The queue is the distinguishing factor between our scheduler and the scheduler for other popular workflow management platforms. The queue gives us incredible scale that enables our scheduler to run over 900,000 triggers per hour (we didn’t count beyond that).
We decided to use AWS Lambdas for our architecture for a couple of reasons. First, they are easily scalable. You can spin up another 1,000 lambdas with a click of a button. This allows us to easily scale up if we ever need to handle more schedules. Second, the lambdas have built-in connectors with the Amazon SQS queues, which cuts down our development time and puts the responsibility of queue consumption on AWS.

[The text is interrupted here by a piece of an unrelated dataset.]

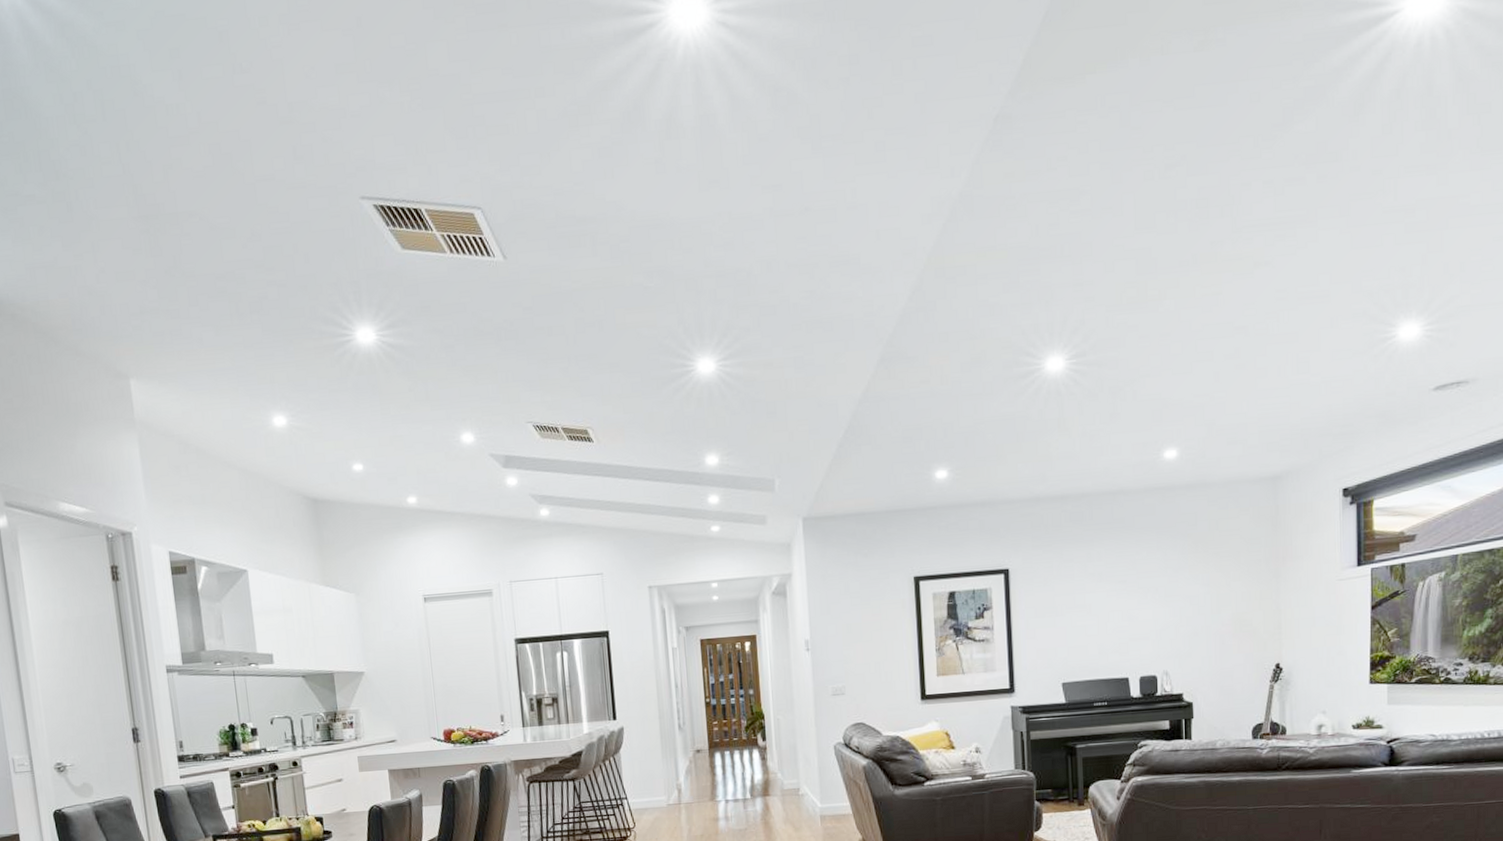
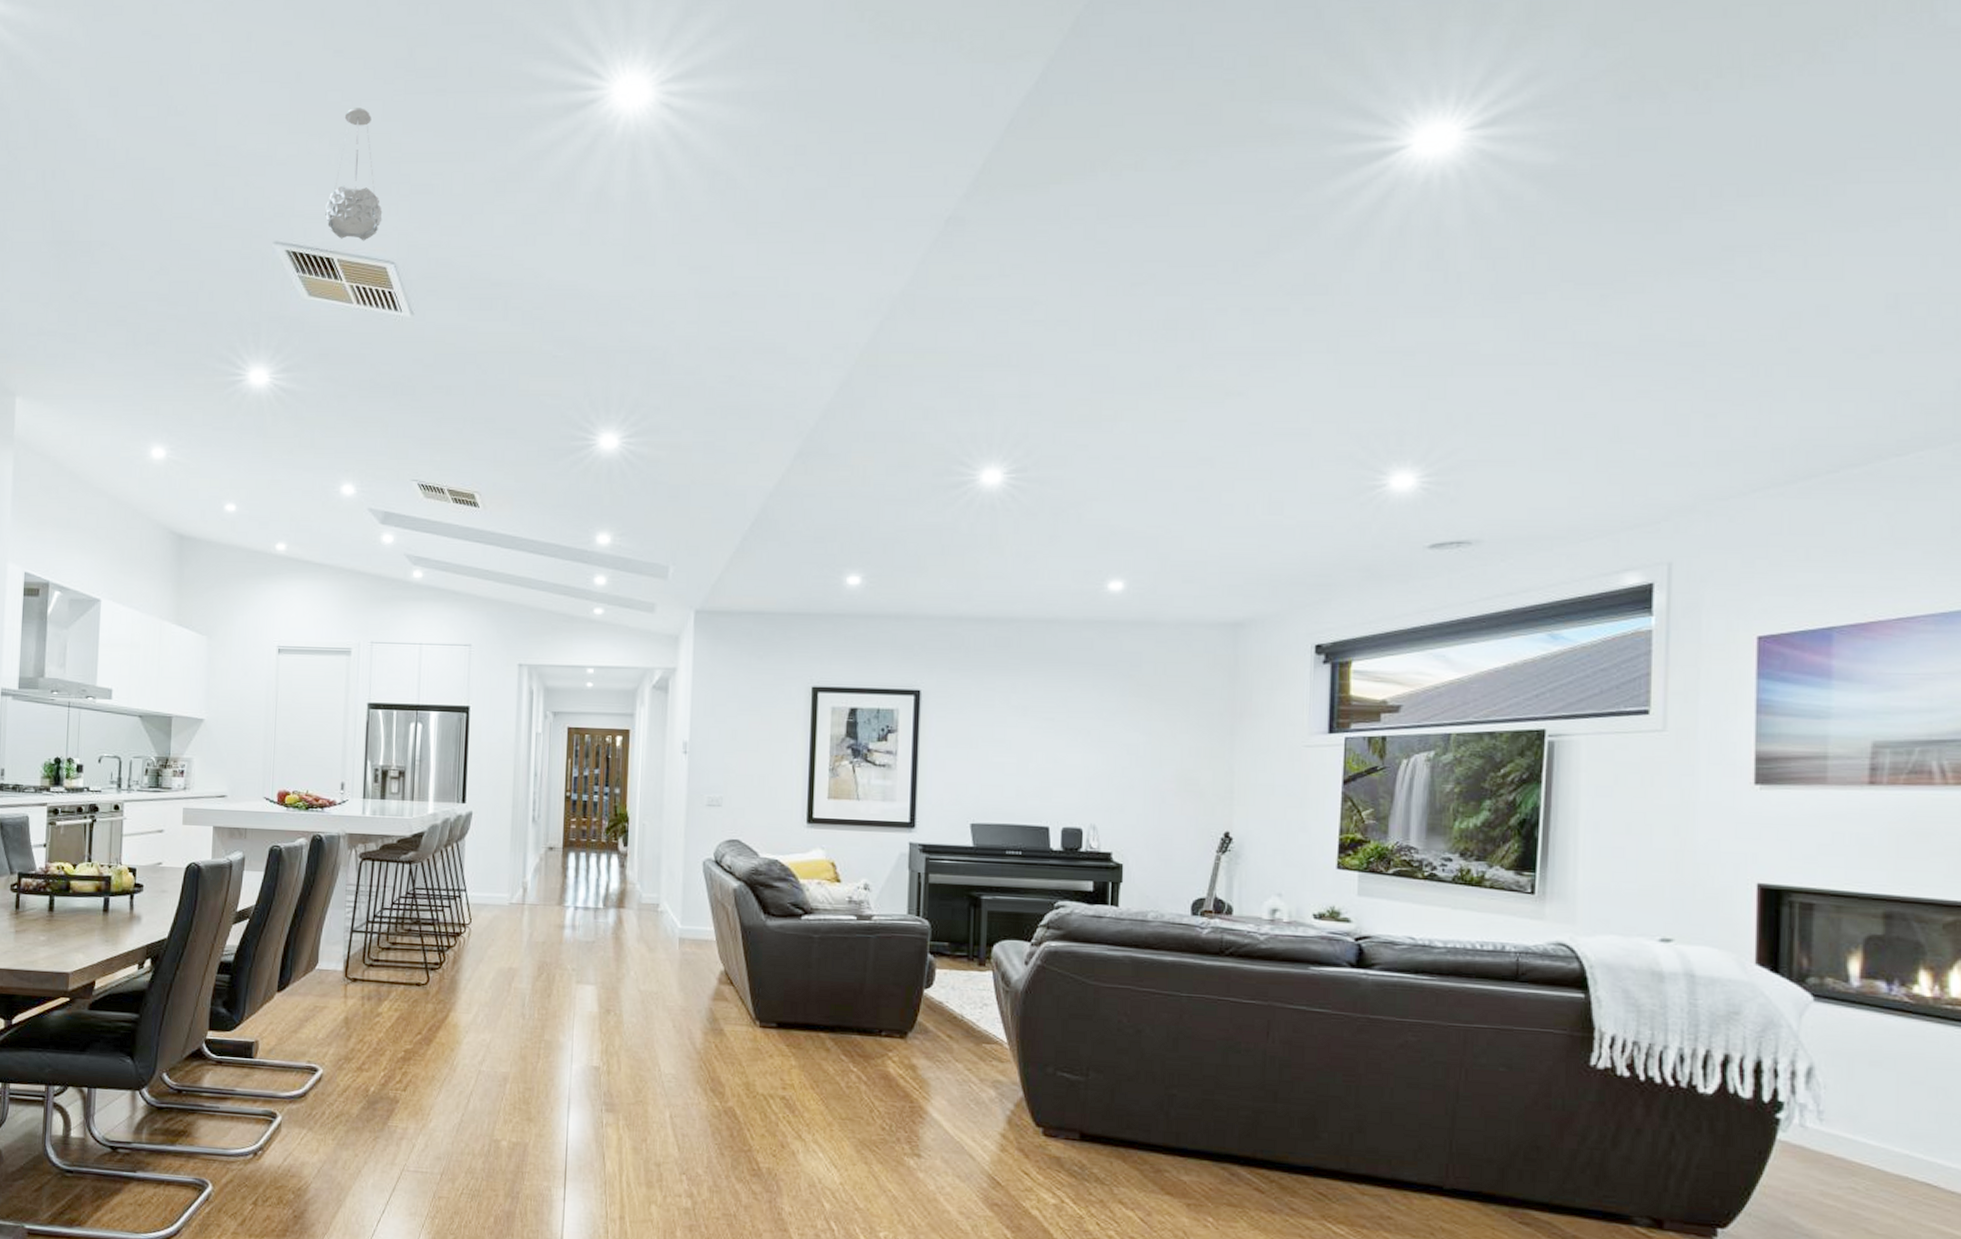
pendant light: none [405,50,463,189] -> present [325,108,383,241]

The Loader Lambda is the lambda that’s responsible for loading events into the queue. It’s run once a minute, and every time it sends a request to the database for triggers that should be executed. Then it sends the triggers into the queue. The Worker Lambdas simply consume the triggers from the queue and process them according to the data that comes with the event.
We just described the happy path for the execution of a scheduler. But we can’t rely on our apps to always take the happy path. What can go wrong? Here are a few common scenarios.
Our actions are mostly formatted HTTP calls. But what happens if the user puts bad parameters into the schedule? What if the service that we called is down and returns a 500 code?
Whenever an action is executed, the scheduler listens for a response code and responds accordingly. If the response from the downstream service is in the 400s, that suggests that there’s a user error, and the schedule is “eaten up.” If there’s an error in the 500s, that suggests that the downstream service is simply down. In that case, we drive the schedule back into the queue to be picked up by another lambda. You can implement retries with an exponential backoff by redriving the items with a timeout.
An attentive reader might ask, “What happens if the Loader Lambda doesn’t finish on time?” This is the bottleneck in the architecture that can be reached if pressured. Sharding is the recommended solution for these types of problems. Add a column that contains a random number that represents the shard. You can even put records for each shard in a separate table. For each shard, create a loader lambda and instruct it to pull records only from a certain shard and load them into the queue. This way, you can parallelize your database loading for almost infinite scalability.
We tested our initial scheduler service for performance. We were able to run about 180,000 schedules per hour, but we couldn’t burst beyond 4,000 schedules per minute. By batching the SQS messages and parallelizing the Worker Lambdas, we brought the total number of schedules per hour to over 900,000 triggers per hour and burst capacity to 20,000 triggers per minute.
By expanding the definition of traditional schedules and putting the brunt of the scale work on serverless AWS, we created a scalable scheduler for our ML orchestration needs. By enabling scheduled executions of workflows, we serve thousands of customers with our AI models and predictions each day!